** Opening Supplied entries block **
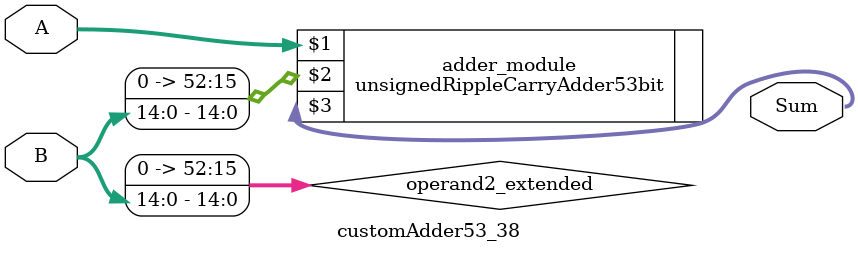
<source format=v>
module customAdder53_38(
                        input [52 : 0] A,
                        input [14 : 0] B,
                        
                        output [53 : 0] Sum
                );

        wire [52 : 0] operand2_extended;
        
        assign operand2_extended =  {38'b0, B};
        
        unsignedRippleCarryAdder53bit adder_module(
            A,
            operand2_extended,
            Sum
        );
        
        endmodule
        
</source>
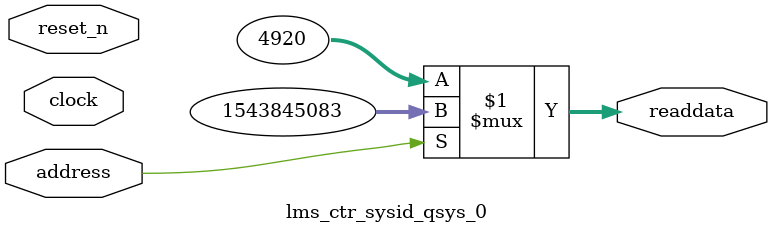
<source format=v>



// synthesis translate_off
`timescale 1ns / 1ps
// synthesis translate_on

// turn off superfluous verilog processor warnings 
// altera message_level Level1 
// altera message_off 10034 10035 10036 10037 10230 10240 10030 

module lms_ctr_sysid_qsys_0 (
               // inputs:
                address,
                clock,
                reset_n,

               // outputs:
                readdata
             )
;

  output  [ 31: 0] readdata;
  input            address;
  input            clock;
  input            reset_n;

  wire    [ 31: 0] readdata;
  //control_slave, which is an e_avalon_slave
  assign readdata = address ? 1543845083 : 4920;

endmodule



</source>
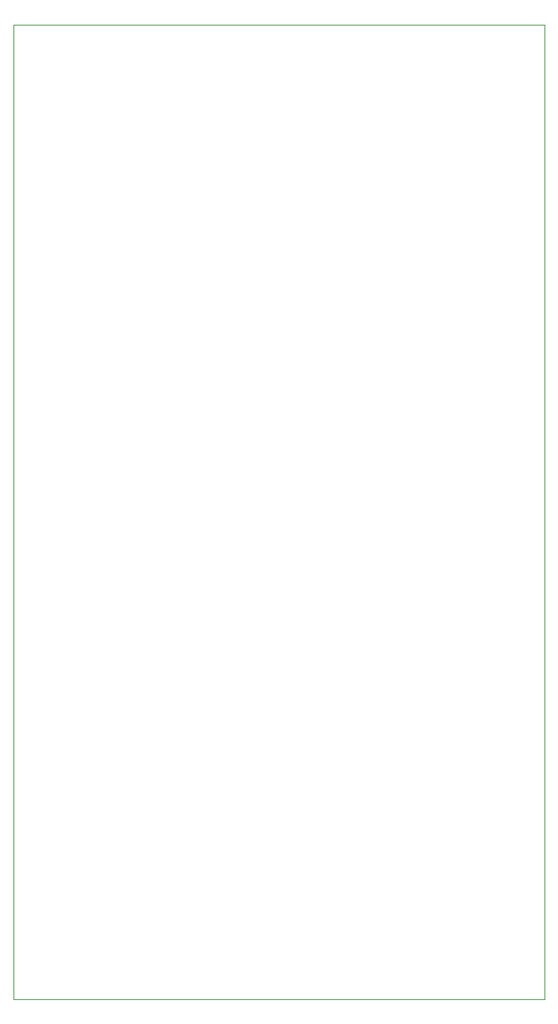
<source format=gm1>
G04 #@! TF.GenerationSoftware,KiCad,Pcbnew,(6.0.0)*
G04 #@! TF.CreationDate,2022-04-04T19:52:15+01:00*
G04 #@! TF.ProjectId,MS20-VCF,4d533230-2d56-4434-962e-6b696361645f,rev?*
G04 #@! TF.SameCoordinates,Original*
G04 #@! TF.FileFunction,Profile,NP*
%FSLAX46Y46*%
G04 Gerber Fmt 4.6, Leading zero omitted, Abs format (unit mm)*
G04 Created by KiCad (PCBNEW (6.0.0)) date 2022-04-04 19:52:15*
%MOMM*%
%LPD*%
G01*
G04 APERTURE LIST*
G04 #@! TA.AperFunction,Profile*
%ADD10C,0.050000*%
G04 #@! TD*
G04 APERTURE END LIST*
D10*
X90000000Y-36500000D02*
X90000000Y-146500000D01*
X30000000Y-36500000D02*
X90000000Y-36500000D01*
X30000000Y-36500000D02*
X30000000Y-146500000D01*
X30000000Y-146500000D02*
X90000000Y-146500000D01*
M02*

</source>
** Closing Supplied entries block **
▶ _What to work on_
Print each line of the listing exactly and include no pictures.

▶ _Reply to the task_
<source format=v>
module customAdder53_38(
                        input [52 : 0] A,
                        input [14 : 0] B,
                        
                        output [53 : 0] Sum
                );

        wire [52 : 0] operand2_extended;
        
        assign operand2_extended =  {38'b0, B};
        
        unsignedRippleCarryAdder53bit adder_module(
            A,
            operand2_extended,
            Sum
        );
        
        endmodule
        
</source>
<source format=v>



// synthesis translate_off
`timescale 1ns / 1ps
// synthesis translate_on

// turn off superfluous verilog processor warnings 
// altera message_level Level1 
// altera message_off 10034 10035 10036 10037 10230 10240 10030 

module lms_ctr_sysid_qsys_0 (
               // inputs:
                address,
                clock,
                reset_n,

               // outputs:
                readdata
             )
;

  output  [ 31: 0] readdata;
  input            address;
  input            clock;
  input            reset_n;

  wire    [ 31: 0] readdata;
  //control_slave, which is an e_avalon_slave
  assign readdata = address ? 1543845083 : 4920;

endmodule



</source>
<source format=gm1>
G04 #@! TF.GenerationSoftware,KiCad,Pcbnew,(6.0.0)*
G04 #@! TF.CreationDate,2022-04-04T19:52:15+01:00*
G04 #@! TF.ProjectId,MS20-VCF,4d533230-2d56-4434-962e-6b696361645f,rev?*
G04 #@! TF.SameCoordinates,Original*
G04 #@! TF.FileFunction,Profile,NP*
%FSLAX46Y46*%
G04 Gerber Fmt 4.6, Leading zero omitted, Abs format (unit mm)*
G04 Created by KiCad (PCBNEW (6.0.0)) date 2022-04-04 19:52:15*
%MOMM*%
%LPD*%
G01*
G04 APERTURE LIST*
G04 #@! TA.AperFunction,Profile*
%ADD10C,0.050000*%
G04 #@! TD*
G04 APERTURE END LIST*
D10*
X90000000Y-36500000D02*
X90000000Y-146500000D01*
X30000000Y-36500000D02*
X90000000Y-36500000D01*
X30000000Y-36500000D02*
X30000000Y-146500000D01*
X30000000Y-146500000D02*
X90000000Y-146500000D01*
M02*

</source>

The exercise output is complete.